The release of elderly, sick and vulnerable prisoners, where safe, is just one of a host of suggested measures put forward by the Howard League for Penal Reform in a letter to Justice Secretary Robert Buckland.

Chief Executive Frances Crook said: “This is important for staff at a time when many prisons are grossly crowded and insanitary. We already know that some officers and prisoners have been diagnosed with coronavirus and the very last thing we want is for prisons to become like 18th-century breeding grounds of disease.”

More than half of prisons and England and Wales are overcrowded, leading to fears that the coronavirus could easily spread among inmates and staff.

The prison population includes about 1,800 inmates aged 70 or over (4 per ), putting them at higher risk of developing life-threatening complications if infected.

On Wednesday an 84-year-old sex offender locked up in at prison in Cambridgeshire became the first British prisoner to die after contracting coronavirus, as the number of inmates infected continued to rise.

As of March 24, prisons in England and Wales are closed to visitors.

HM Prison Wakefield is not considered to be overcrowded at 97 per cent capacity, but HM Prison New Hall at Flockton is overcrowded at 107 per cent capacity.

Women's open prison HM Prison Askham Grange in North Yorkshire is currently at 77 per cent capacity. Men open prison HM Prison Kirklevington Grange near Yarm is also not considered to be overcrowded and remains at 96 per cent capacity.

Male juvenile prison HM Prison Wetherby is at 74 per cent capacity.

As of Friday, March 20, visits were still going ahead at Strangeways, officially known as HMP Manchester, after a case of Covid-19 was confirmed there on Wednesday.

The prison is not overcrowded and chiefs said they were following Public Health advice to minimise the risk of further infection.

The Prison Officers’ Association said while “obviously staff are concerned” about disease, it was working with the Government on systems which would keep its members and the prisoners safe.

Assistant General Secretary Mick Pimblett said: “Overcrowding is a concern, due to the contingencies we have in place for prisoners who are showing symptoms of coronavirus.”

He said the current procedure was to isolate such prisoners on their own in a single cell, “but with overcrowding that will be a problem”.

He said one measure being considered was placing two prisoners showing symptoms into a cell together.

Across the world, leaders have been taking a variety of approaches to try to keep prison staff and inmates safe amid the global outbreak. Earlier this month, 12 prisoners died in Italy after rioting broke out at jails in response to restrictions imposed on family visits.

Here, the Government has announced a plan to release more prisoners fitted with electronic tags, but said the move was not linked to the current pandemic.

Prisons minister Lucy Frazer has said the safety of prisoners, staff and visitors is paramount.

In a statement last week, she said: “Prisons have existing, well-developed policies and procedures in place to manage outbreaks of infectious diseases.
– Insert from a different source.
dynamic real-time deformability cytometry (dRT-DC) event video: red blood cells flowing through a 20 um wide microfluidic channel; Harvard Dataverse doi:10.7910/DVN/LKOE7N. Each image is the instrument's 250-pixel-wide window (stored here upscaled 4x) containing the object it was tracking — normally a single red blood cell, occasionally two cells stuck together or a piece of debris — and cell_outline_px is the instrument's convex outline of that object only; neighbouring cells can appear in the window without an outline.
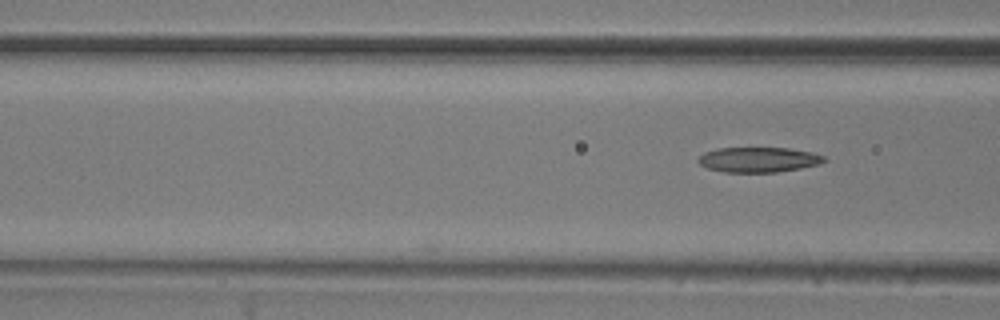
{"species": "common noctule bat (a hibernating species)", "species_latin": "Nyctalus noctula", "temperature_condition": "room temperature", "stored_images_in_passage": 5, "camera_frame_rate_fps": 3000, "um_per_image_px": 0.085, "animal": {"sex": "male", "body_mass_g": 20.5, "forearm_length_mm": 52.5}, "frame": {"image": 1, "passage_image": 5, "time_ms": 1.333, "image_size_px": [1000, 320], "cell_outline_px": [[828, 160], [820, 164], [800, 168], [776, 172], [724, 172], [708, 168], [700, 164], [696, 160], [704, 152], [720, 148], [788, 148], [812, 152], [824, 156]], "centroid_in_image_um": [64.49, 13.57], "position_along_channel_um": 102.1, "area_um2": 18.38}}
This means prisons are well prepared to take immediate action whenever cases or suspected cases are identified, including isolating individuals where necessary.”

She said good hygiene was being promoted on posters throughout the prison system and handwashing facilities were available for staff, prisoners and visitors.

She said: “We have procedures agreed with our public health colleagues for protecting staff in the workplace but, like any member of the community, some prison staff may need to self-isolate in line with public health advice, or may become infected. We are taking steps to boost staff availability and so enable us to look after prisoners properly and minimise the impacts on prison regimes of staff absences.”